Rewrite the rows below, changing every instance of "top-left" to "upper-left" and leaving all other text as is. Omit the pictures from your output.

Data shown ->
====================

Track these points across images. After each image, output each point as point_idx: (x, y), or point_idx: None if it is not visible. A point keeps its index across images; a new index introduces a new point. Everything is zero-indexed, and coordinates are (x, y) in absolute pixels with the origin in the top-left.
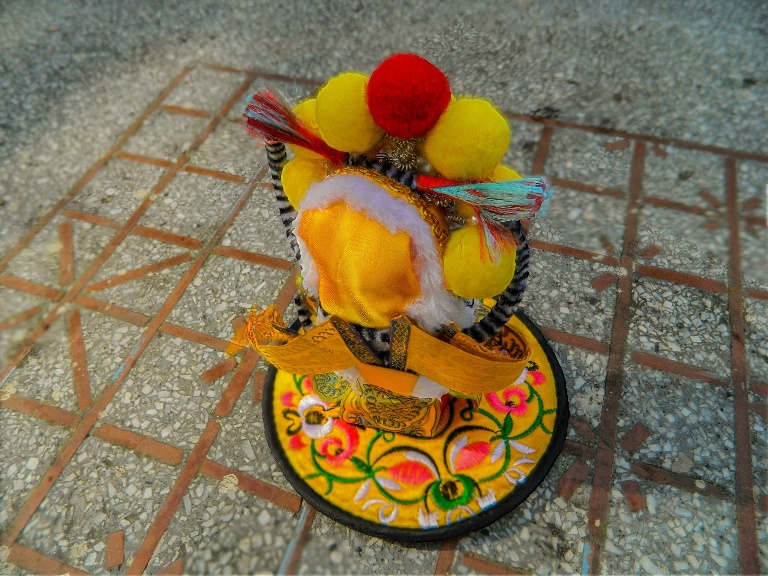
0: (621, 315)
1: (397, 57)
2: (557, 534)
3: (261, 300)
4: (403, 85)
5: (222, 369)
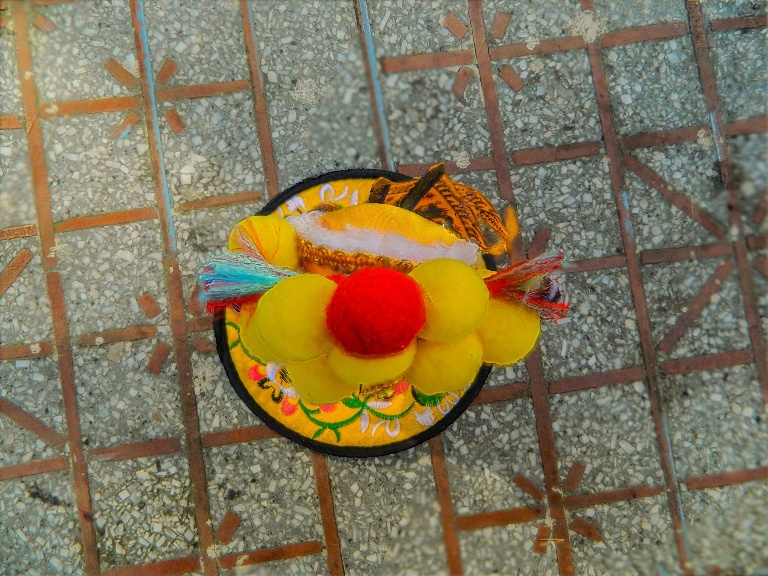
0: (200, 490)
1: (397, 319)
2: (199, 246)
3: (553, 334)
4: (371, 283)
5: (537, 247)
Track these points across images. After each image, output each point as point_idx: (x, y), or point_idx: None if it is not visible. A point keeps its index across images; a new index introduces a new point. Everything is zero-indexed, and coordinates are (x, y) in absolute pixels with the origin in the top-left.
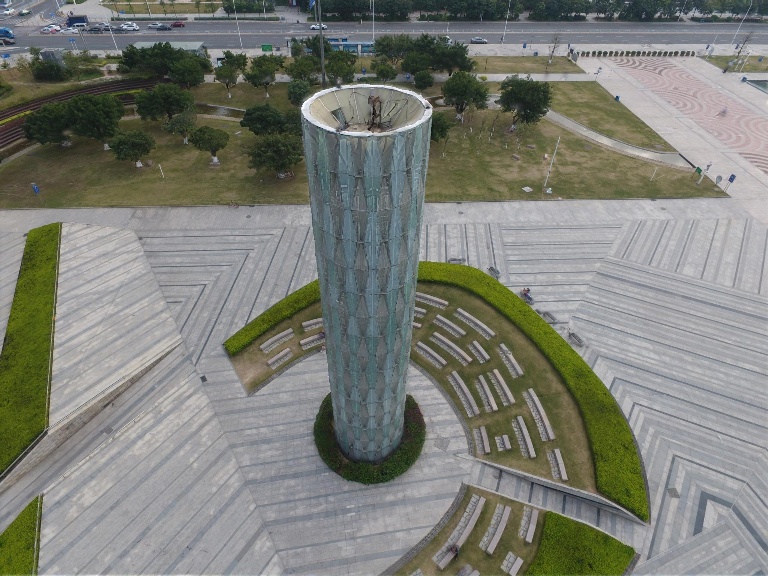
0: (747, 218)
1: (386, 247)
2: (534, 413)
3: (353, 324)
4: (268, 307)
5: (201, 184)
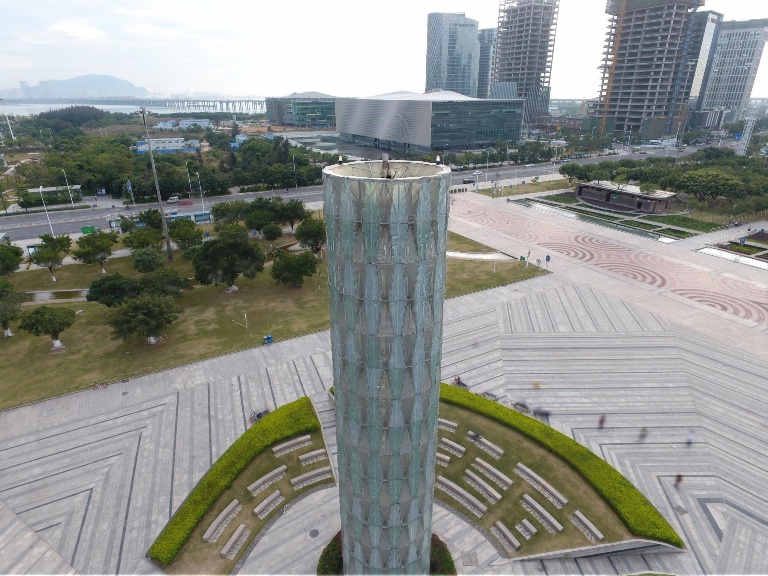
0: (572, 283)
1: (430, 302)
2: (535, 485)
3: (395, 412)
4: (193, 486)
5: (44, 374)
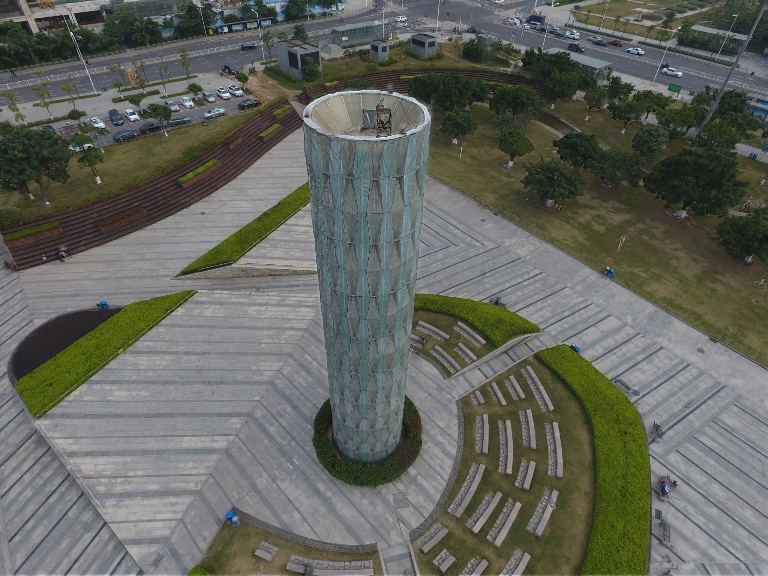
0: None
1: None
2: (503, 575)
3: None
4: None
5: (479, 177)
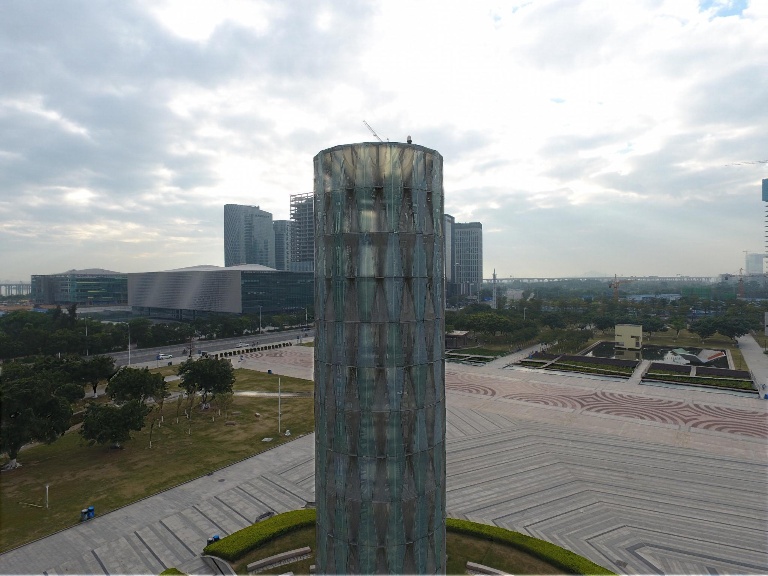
0: None
1: None
2: None
3: (417, 430)
4: None
5: None
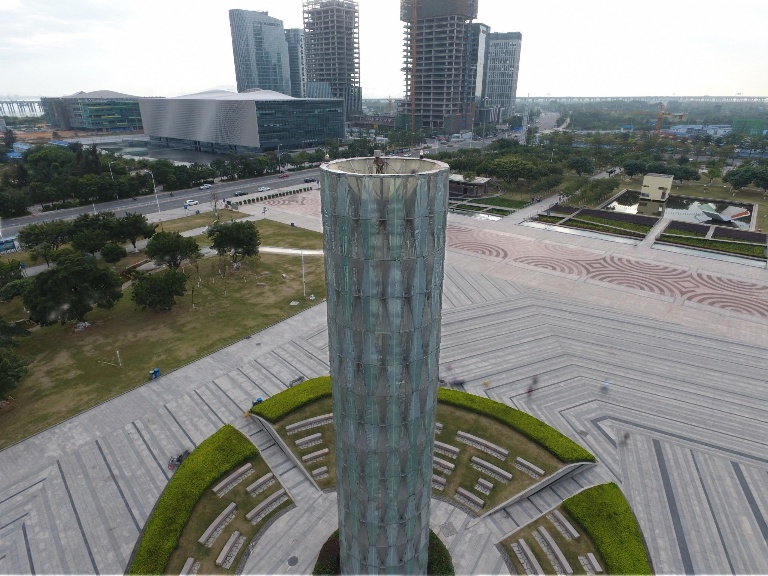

====================

Correct result ->
Track these points across images. After each image, output each point as point_idx: (x, y), or point_idx: None if it is not visible. A point keeps its index across images; a new index introduces a new point. Everything is zero-indexed, and coordinates are (x, y) in absolute pixels with the origin in the upper-left.
0: (621, 315)
1: (397, 57)
2: (557, 534)
3: (261, 300)
4: (403, 85)
5: (222, 369)
0: (200, 490)
1: (397, 319)
2: (199, 246)
3: (553, 334)
4: (371, 283)
5: (537, 247)
Track these points across images. After each image, output each point as point_idx: (x, y), or point_idx: None if it is not visible. A point keeps its index across images; a new index introduces a new point. Everything is zero-indexed, and coordinates are (x, y) in absolute pixels with the origin in the upper-left.
0: (747, 218)
1: (386, 247)
2: (534, 413)
3: (353, 324)
4: (268, 307)
5: (201, 184)
0: (572, 283)
1: (430, 302)
2: (535, 485)
3: (395, 412)
4: (193, 486)
5: (44, 374)
0: None
1: None
2: (503, 575)
3: None
4: None
5: (479, 177)
0: None
1: None
2: None
3: (417, 430)
4: None
5: None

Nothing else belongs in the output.